• _GOAL OF THE EXERCISE_
Go through the entries below and copy every line that holds the word "World".

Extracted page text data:
◇ ◇ ◇ ◇ ◇ ◇ ◇

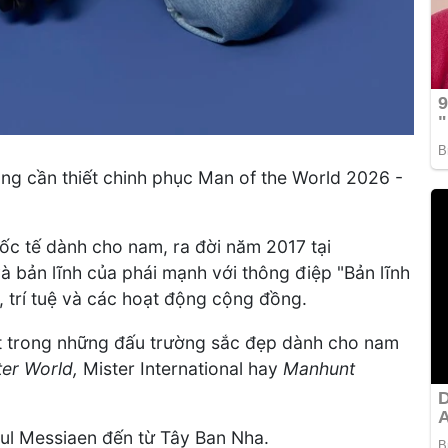
ng cần thiết chinh phục Man of the World 2026 -
uốc tế dành cho nam, ra đời năm 2017 tại
và bản lĩnh của phái mạnh với thông điệp "Bản lĩnh
ể, trí tuệ và các hoạt động cộng đồng.
t trong những đấu trường sắc đẹp dành cho nam
ter World,
Mister International hay
Manhunt
ul Messiaen đến từ Tây Ban Nha.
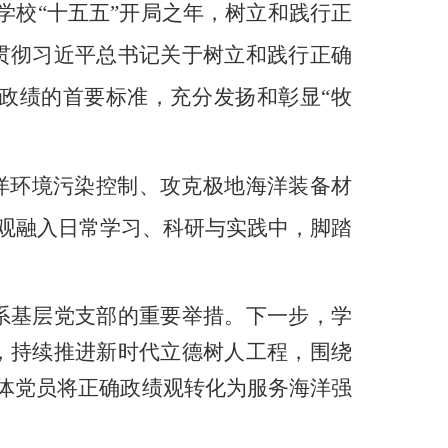
学校
“十五五”开局之年，树立和践行正
贯彻习近平总书记关于树立和践行正确
政绩的首要标准，
充分发扬和彰显
“牧
洋环境污染控制、
攻克极地海洋装备材
观融入日常学习、科研与实践中，脚踏
系基层党支部
的重要举措。下一步，学
，持续推进新时代立德树人工程，围绕
体党员将正确政绩观转化为服务海洋强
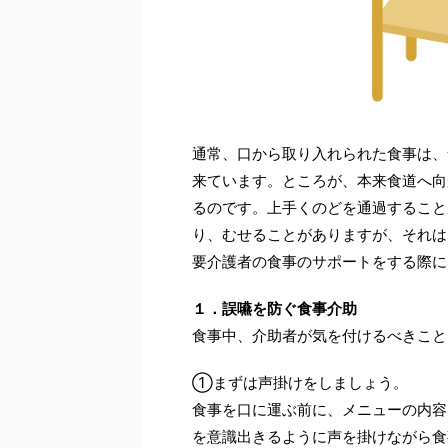
通常、口から取り入れられた食事は、
来ています。ところが、本来食道へ向
るのです。上手くのどを通過すること
り、むせることがありますが、それは
要介護者の食事のサポートをする際に
１．誤嚥を防ぐ食事介助
食事中、介助者が気を付けるべきこと
①まずは声掛けをしましょう。
食事を口に運ぶ前に、メニューの内容
を意識出きるように声を掛けながら食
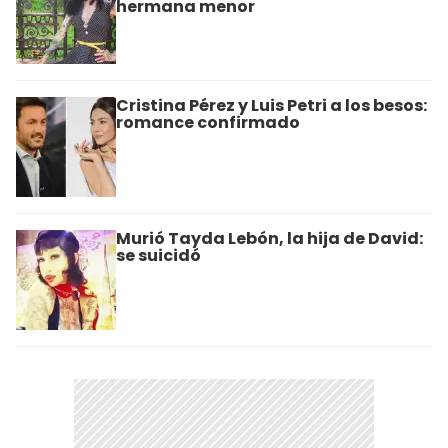
hermana menor
Cristina Pérez y Luis Petri a los besos:
romance confirmado
Murió Tayda Lebón, la hija de David:
se suicidó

◇ ◇ ◇ ◇ ◇ ◇ ◇

• _EXPECTED OUTPUT_
ng cần thiết chinh phục Man of the World 2026 -
ter World,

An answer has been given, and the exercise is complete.